TASK DESCRIPTION: Please retype every record below exactly, leaving the pictures out.

┌─ SOURCE INFORMATION

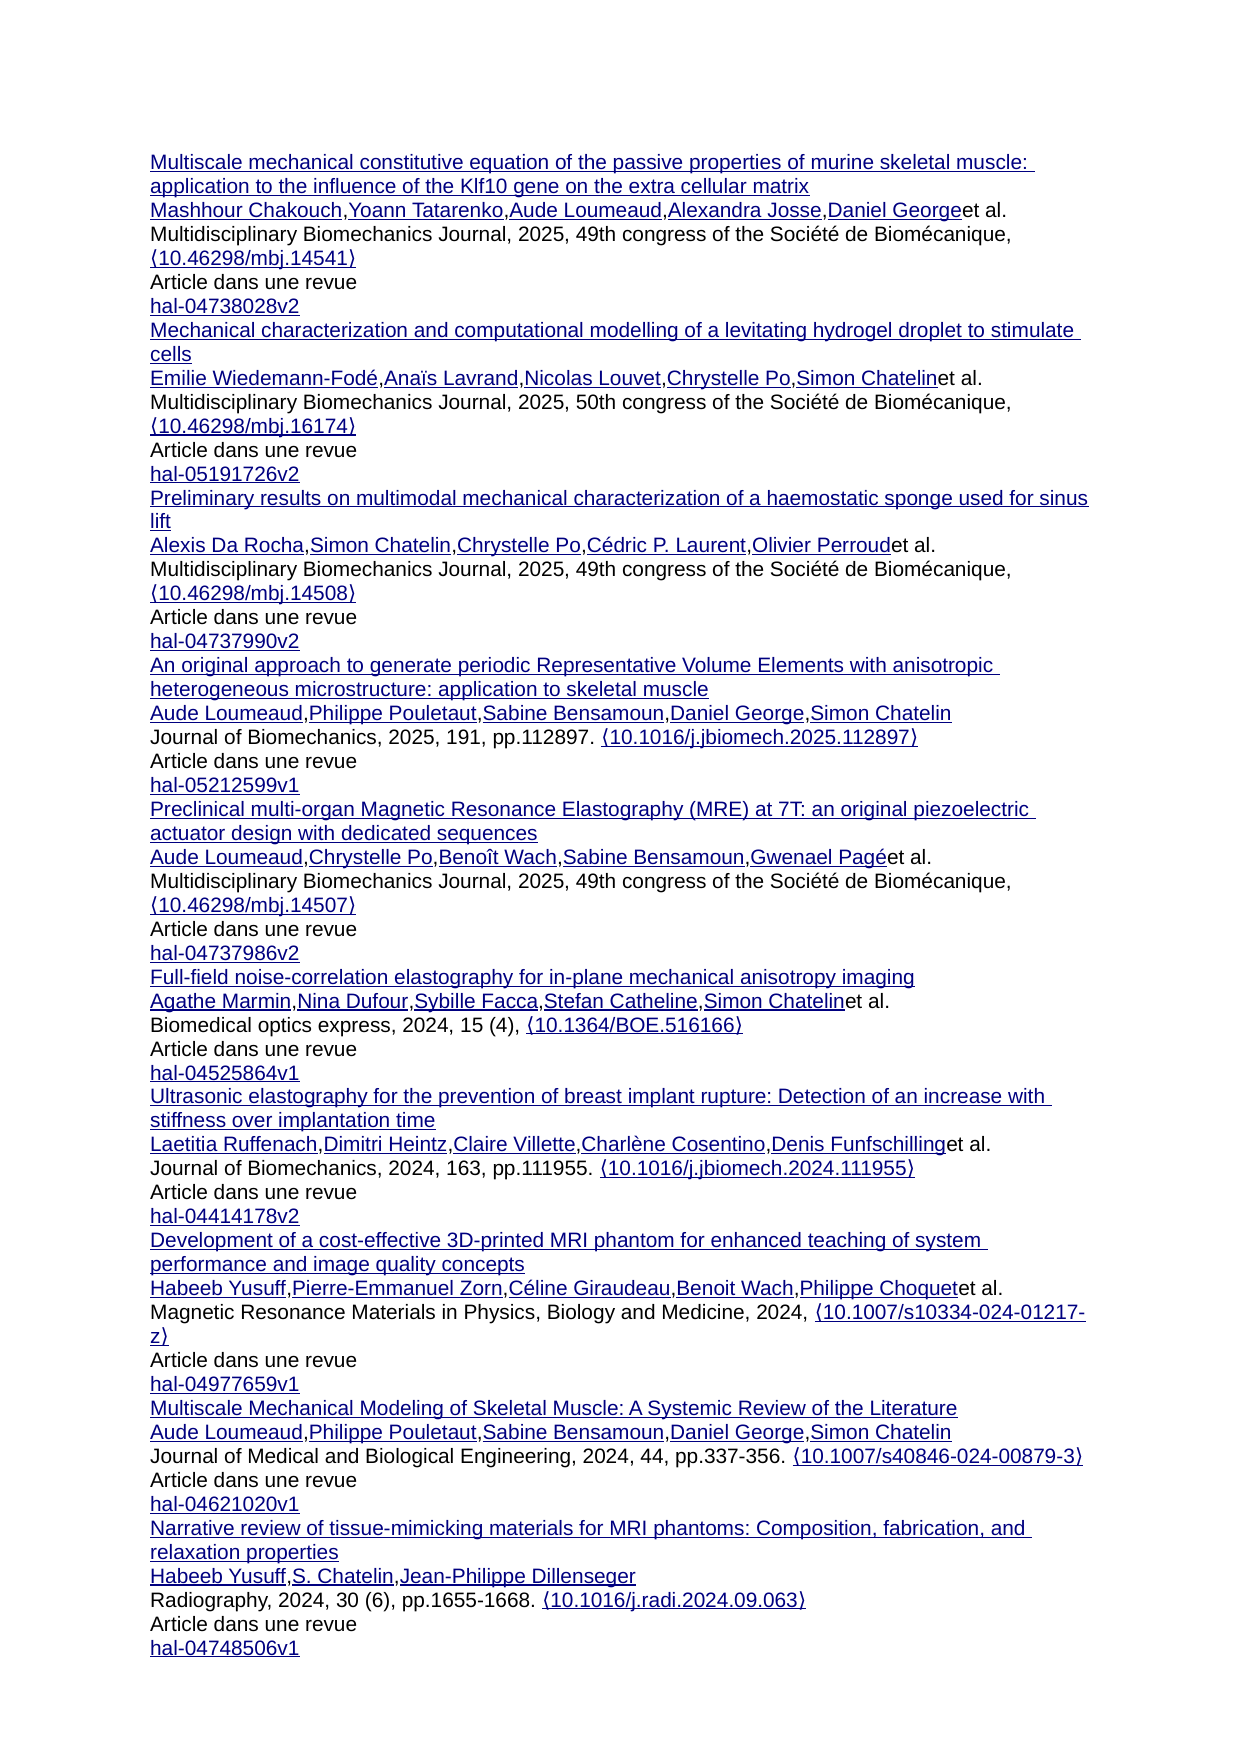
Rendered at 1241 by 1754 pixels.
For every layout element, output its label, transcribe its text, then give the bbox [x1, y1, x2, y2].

table_cell Ultrasonic elastography for the prevention of breast implant rupture: Detection of an increase with stiffness over implantation time Laetitia Ruffenach,Dimitri Heintz,Claire Villette,Charlène Cosentino,Denis Funfschillinget al. Journal of Biomechanics, 2024, 163, pp.111955. ⟨10.1016/j.jbiomech.2024.111955⟩ Article dans une revue hal-04414178v2 [150, 1084, 1090, 1228]
table_cell Preclinical multi-organ Magnetic Resonance Elastography (MRE) at 7T: an original piezoelectric actuator design with dedicated sequences Aude Loumeaud,Chrystelle Po,Benoît Wach,Sabine Bensamoun,Gwenael Pagéet al. Multidisciplinary Biomechanics Journal, 2025, 49th congress of the Société de Biomécanique, ⟨10.46298/mbj.14507⟩ Article dans une revue hal-04737986v2 [150, 797, 1090, 964]
table_cell Mechanical characterization and computational modelling of a levitating hydrogel droplet to stimulate cells Emilie Wiedemann-Fodé,Anaïs Lavrand,Nicolas Louvet,Chrystelle Po,Simon Chatelinet al. Multidisciplinary Biomechanics Journal, 2025, 50th congress of the Société de Biomécanique, ⟨10.46298/mbj.16174⟩ Article dans une revue hal-05191726v2 [150, 318, 1090, 485]
table_cell An original approach to generate periodic Representative Volume Elements with anisotropic heterogeneous microstructure: application to skeletal muscle Aude Loumeaud,Philippe Pouletaut,Sabine Bensamoun,Daniel George,Simon Chatelin Journal of Biomechanics, 2025, 191, pp.112897. ⟨10.1016/j.jbiomech.2025.112897⟩ Article dans une revue hal-05212599v1 [150, 653, 1090, 797]
table_cell Full-field noise-correlation elastography for in-plane mechanical anisotropy imaging Agathe Marmin,Nina Dufour,Sybille Facca,Stefan Catheline,Simon Chatelinet al. Biomedical optics express, 2024, 15 (4), ⟨10.1364/BOE.516166⟩ Article dans une revue hal-04525864v1 [150, 965, 1090, 1084]
table_cell Preliminary results on multimodal mechanical characterization of a haemostatic sponge used for sinus lift Alexis Da Rocha,Simon Chatelin,Chrystelle Po,Cédric P. Laurent,Olivier Perroudet al. Multidisciplinary Biomechanics Journal, 2025, 49th congress of the Société de Biomécanique, ⟨10.46298/mbj.14508⟩ Article dans une revue hal-04737990v2 [150, 485, 1090, 653]
table_cell Narrative review of tissue-mimicking materials for MRI phantoms: Composition, fabrication, and relaxation properties Habeeb Yusuff,S. Chatelin,Jean-Philippe Dillenseger Radiography, 2024, 30 (6), pp.1655-1668. ⟨10.1016/j.radi.2024.09.063⟩ Article dans une revue hal-04748506v1 [150, 1516, 1090, 1659]
table_cell Multiscale Mechanical Modeling of Skeletal Muscle: A Systemic Review of the Literature Aude Loumeaud,Philippe Pouletaut,Sabine Bensamoun,Daniel George,Simon Chatelin Journal of Medical and Biological Engineering, 2024, 44, pp.337-356. ⟨10.1007/s40846-024-00879-3⟩ Article dans une revue hal-04621020v1 [150, 1396, 1090, 1516]
table_cell Multiscale mechanical constitutive equation of the passive properties of murine skeletal muscle: application to the influence of the Klf10 gene on the extra cellular matrix Mashhour Chakouch,Yoann Tatarenko,Aude Loumeaud,Alexandra Josse,Daniel Georgeet al. Multidisciplinary Biomechanics Journal, 2025, 49th congress of the Société de Biomécanique, ⟨10.46298/mbj.14541⟩ Article dans une revue hal-04738028v2 [150, 150, 1090, 318]
table_cell Development of a cost-effective 3D-printed MRI phantom for enhanced teaching of system performance and image quality concepts Habeeb Yusuff,Pierre-Emmanuel Zorn,Céline Giraudeau,Benoit Wach,Philippe Choquetet al. Magnetic Resonance Materials in Physics, Biology and Medicine, 2024, ⟨10.1007/s10334-024-01217-z⟩ Article dans une revue hal-04977659v1 [150, 1228, 1090, 1396]
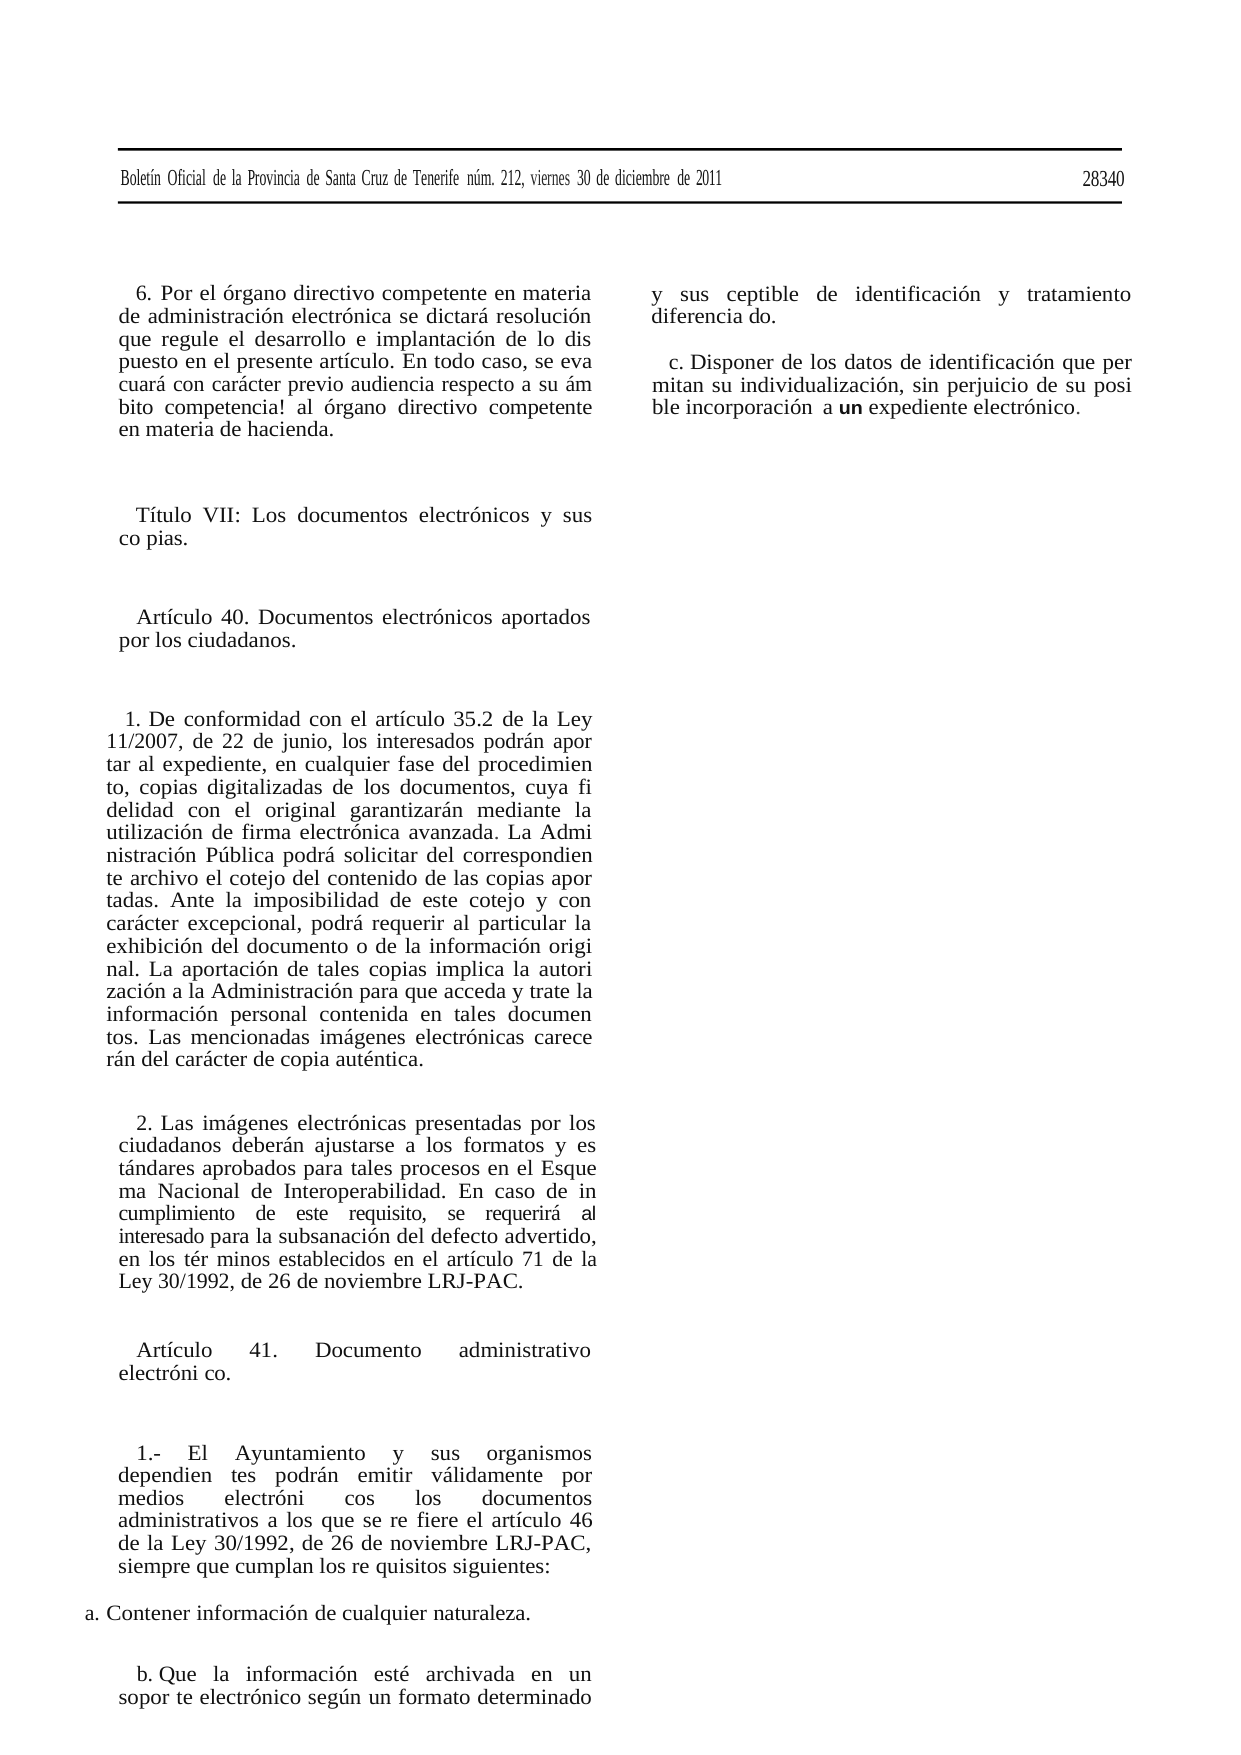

└─

ANSWER FOR THE TASK:
Rendered at 1241 by 1754 pixels.
For every layout element, output its label, transcribe its text, then give the bbox [x1, y1, x2, y2].

table_cell Ultrasonic elastography for the prevention of breast implant rupture: Detection of an increase with stiffness over implantation time Laetitia Ruffenach,Dimitri Heintz,Claire Villette,Charlène Cosentino,Denis Funfschillinget al. Journal of Biomechanics, 2024, 163, pp.111955. ⟨10.1016/j.jbiomech.2024.111955⟩ Article dans une revue hal-04414178v2 [150, 1084, 1090, 1228]
table_cell Preclinical multi-organ Magnetic Resonance Elastography (MRE) at 7T: an original piezoelectric actuator design with dedicated sequences Aude Loumeaud,Chrystelle Po,Benoît Wach,Sabine Bensamoun,Gwenael Pagéet al. Multidisciplinary Biomechanics Journal, 2025, 49th congress of the Société de Biomécanique, ⟨10.46298/mbj.14507⟩ Article dans une revue hal-04737986v2 [150, 797, 1090, 964]
table_cell Mechanical characterization and computational modelling of a levitating hydrogel droplet to stimulate cells Emilie Wiedemann-Fodé,Anaïs Lavrand,Nicolas Louvet,Chrystelle Po,Simon Chatelinet al. Multidisciplinary Biomechanics Journal, 2025, 50th congress of the Société de Biomécanique, ⟨10.46298/mbj.16174⟩ Article dans une revue hal-05191726v2 [150, 318, 1090, 485]
table_cell An original approach to generate periodic Representative Volume Elements with anisotropic heterogeneous microstructure: application to skeletal muscle Aude Loumeaud,Philippe Pouletaut,Sabine Bensamoun,Daniel George,Simon Chatelin Journal of Biomechanics, 2025, 191, pp.112897. ⟨10.1016/j.jbiomech.2025.112897⟩ Article dans une revue hal-05212599v1 [150, 653, 1090, 797]
table_cell Full-field noise-correlation elastography for in-plane mechanical anisotropy imaging Agathe Marmin,Nina Dufour,Sybille Facca,Stefan Catheline,Simon Chatelinet al. Biomedical optics express, 2024, 15 (4), ⟨10.1364/BOE.516166⟩ Article dans une revue hal-04525864v1 [150, 965, 1090, 1084]
table_cell Preliminary results on multimodal mechanical characterization of a haemostatic sponge used for sinus lift Alexis Da Rocha,Simon Chatelin,Chrystelle Po,Cédric P. Laurent,Olivier Perroudet al. Multidisciplinary Biomechanics Journal, 2025, 49th congress of the Société de Biomécanique, ⟨10.46298/mbj.14508⟩ Article dans une revue hal-04737990v2 [150, 485, 1090, 653]
table_cell Narrative review of tissue-mimicking materials for MRI phantoms: Composition, fabrication, and relaxation properties Habeeb Yusuff,S. Chatelin,Jean-Philippe Dillenseger Radiography, 2024, 30 (6), pp.1655-1668. ⟨10.1016/j.radi.2024.09.063⟩ Article dans une revue hal-04748506v1 [150, 1516, 1090, 1659]
table_cell Multiscale Mechanical Modeling of Skeletal Muscle: A Systemic Review of the Literature Aude Loumeaud,Philippe Pouletaut,Sabine Bensamoun,Daniel George,Simon Chatelin Journal of Medical and Biological Engineering, 2024, 44, pp.337-356. ⟨10.1007/s40846-024-00879-3⟩ Article dans une revue hal-04621020v1 [150, 1396, 1090, 1516]
table_cell Multiscale mechanical constitutive equation of the passive properties of murine skeletal muscle: application to the influence of the Klf10 gene on the extra cellular matrix Mashhour Chakouch,Yoann Tatarenko,Aude Loumeaud,Alexandra Josse,Daniel Georgeet al. Multidisciplinary Biomechanics Journal, 2025, 49th congress of the Société de Biomécanique, ⟨10.46298/mbj.14541⟩ Article dans une revue hal-04738028v2 [150, 150, 1090, 318]
table_cell Development of a cost-effective 3D-printed MRI phantom for enhanced teaching of system performance and image quality concepts Habeeb Yusuff,Pierre-Emmanuel Zorn,Céline Giraudeau,Benoit Wach,Philippe Choquetet al. Magnetic Resonance Materials in Physics, Biology and Medicine, 2024, ⟨10.1007/s10334-024-01217-z⟩ Article dans une revue hal-04977659v1 [150, 1228, 1090, 1396]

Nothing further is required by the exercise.